INPUT DATA:
-*-

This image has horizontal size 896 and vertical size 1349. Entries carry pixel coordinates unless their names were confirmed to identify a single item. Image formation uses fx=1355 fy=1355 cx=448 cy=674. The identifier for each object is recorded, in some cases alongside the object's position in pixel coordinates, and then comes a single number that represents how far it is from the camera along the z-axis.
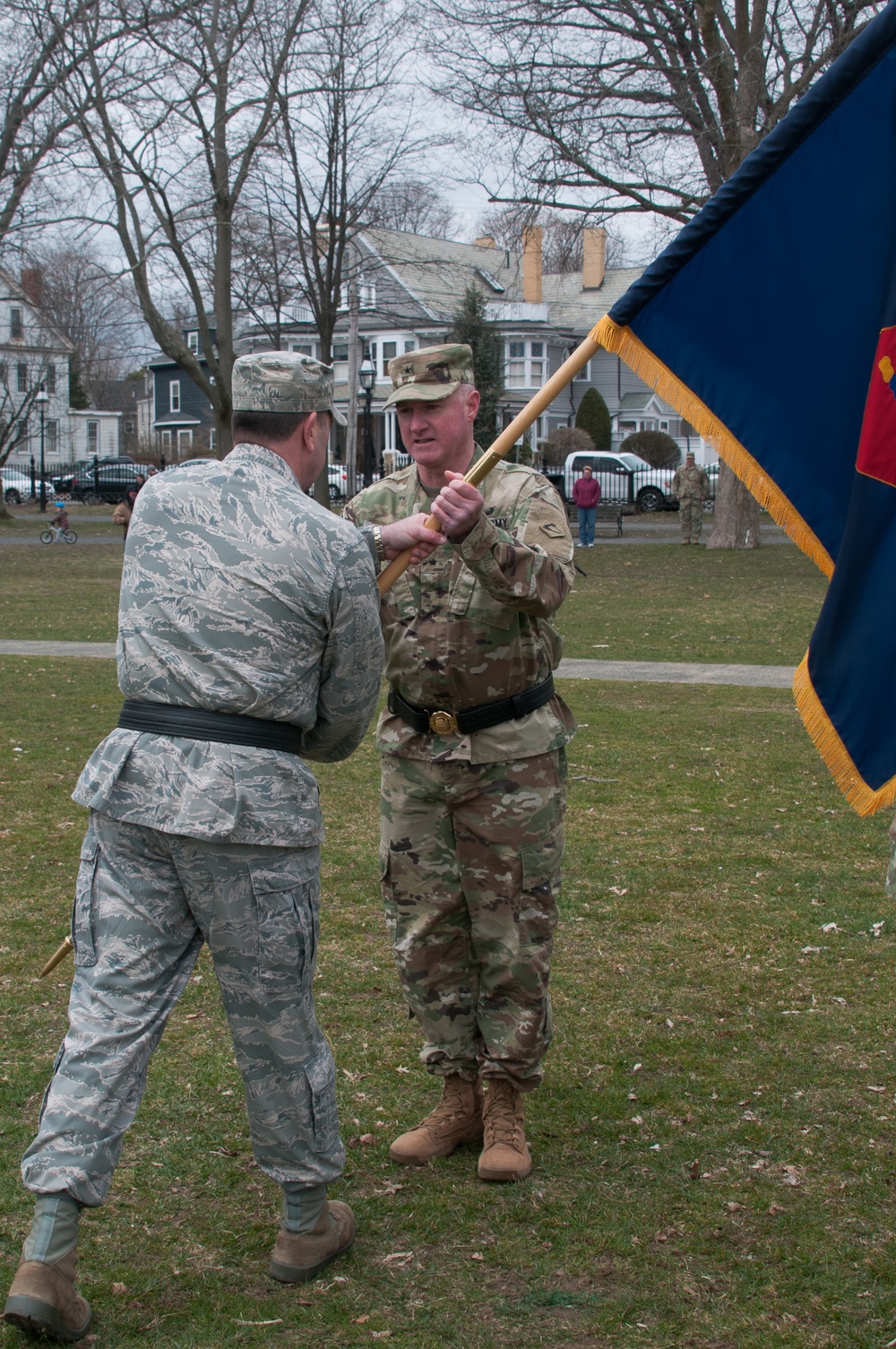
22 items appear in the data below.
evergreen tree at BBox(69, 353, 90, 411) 81.44
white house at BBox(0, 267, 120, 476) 41.91
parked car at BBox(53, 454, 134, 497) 55.88
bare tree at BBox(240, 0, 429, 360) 28.09
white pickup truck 43.16
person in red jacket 29.55
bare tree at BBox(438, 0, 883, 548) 23.55
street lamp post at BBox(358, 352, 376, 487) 35.12
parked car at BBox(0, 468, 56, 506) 56.84
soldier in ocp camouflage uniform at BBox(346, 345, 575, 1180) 3.82
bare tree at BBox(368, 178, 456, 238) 31.75
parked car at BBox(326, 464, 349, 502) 44.97
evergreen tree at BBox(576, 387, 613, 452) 57.06
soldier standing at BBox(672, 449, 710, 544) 29.27
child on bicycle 32.50
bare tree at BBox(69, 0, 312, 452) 24.73
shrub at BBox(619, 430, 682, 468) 52.00
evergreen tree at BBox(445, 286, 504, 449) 48.38
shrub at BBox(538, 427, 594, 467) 50.41
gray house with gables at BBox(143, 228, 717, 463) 57.34
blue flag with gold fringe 3.46
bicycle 32.84
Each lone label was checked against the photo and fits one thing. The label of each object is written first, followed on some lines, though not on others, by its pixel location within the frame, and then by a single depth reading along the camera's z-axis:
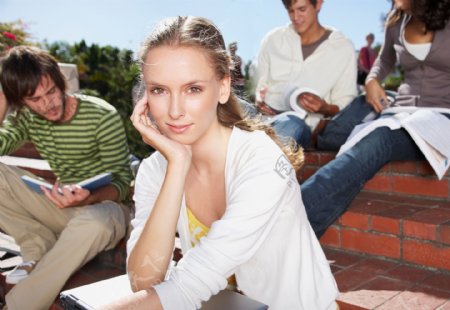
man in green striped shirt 2.62
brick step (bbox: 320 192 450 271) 2.16
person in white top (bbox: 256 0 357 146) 3.21
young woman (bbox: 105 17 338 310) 1.34
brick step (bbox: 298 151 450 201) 2.55
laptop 1.20
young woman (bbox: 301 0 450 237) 2.28
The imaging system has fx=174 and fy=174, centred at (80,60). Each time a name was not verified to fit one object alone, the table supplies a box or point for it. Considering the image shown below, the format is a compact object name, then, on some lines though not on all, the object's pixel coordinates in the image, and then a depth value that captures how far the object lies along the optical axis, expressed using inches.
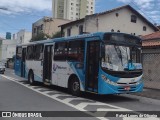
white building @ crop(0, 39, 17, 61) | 2132.6
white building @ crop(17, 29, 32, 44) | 1862.8
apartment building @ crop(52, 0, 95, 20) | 2525.7
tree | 1243.3
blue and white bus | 283.8
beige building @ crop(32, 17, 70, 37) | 1355.6
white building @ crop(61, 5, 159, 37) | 857.5
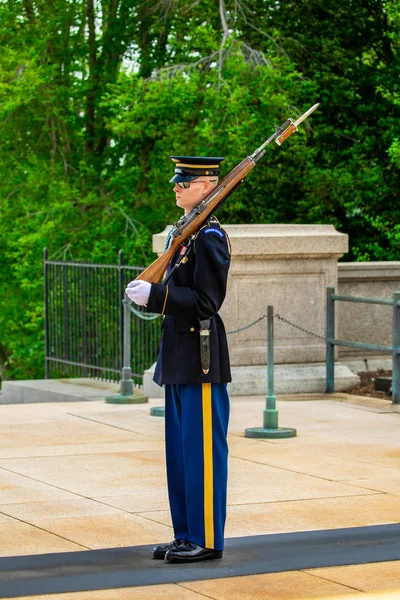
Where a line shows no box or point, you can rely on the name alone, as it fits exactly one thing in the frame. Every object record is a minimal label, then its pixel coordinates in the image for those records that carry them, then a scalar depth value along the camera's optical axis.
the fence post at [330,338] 13.25
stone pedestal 13.06
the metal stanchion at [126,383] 12.62
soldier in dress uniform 6.00
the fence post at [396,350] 12.20
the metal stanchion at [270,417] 10.34
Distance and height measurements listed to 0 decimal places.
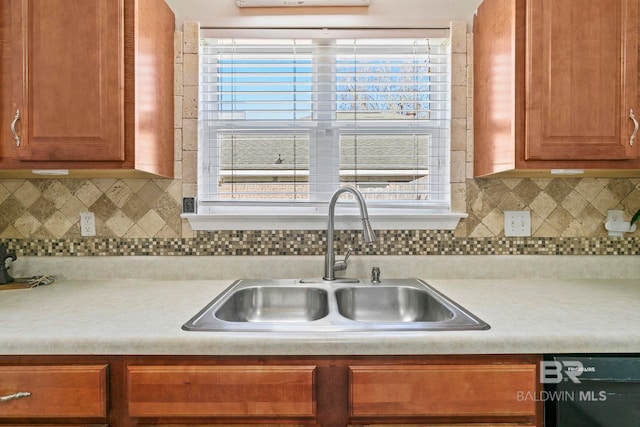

-*-

From the records above, reproduce exactly the lines from the one with "white pickup truck 43.16" to the one with "bare tree at BBox(368, 178, 456, 238) 31.75", both included, and no others.

OUTPUT FOR THIS EXERCISE:
white pickup truck 43.16
person in red jacket 29.55
bare tree at BBox(438, 0, 883, 548) 23.55
street lamp post at BBox(358, 352, 376, 487) 35.12
parked car at BBox(0, 468, 56, 506) 56.84
soldier in ocp camouflage uniform at BBox(346, 345, 575, 1180) 3.82
bare tree at BBox(368, 178, 456, 238) 31.75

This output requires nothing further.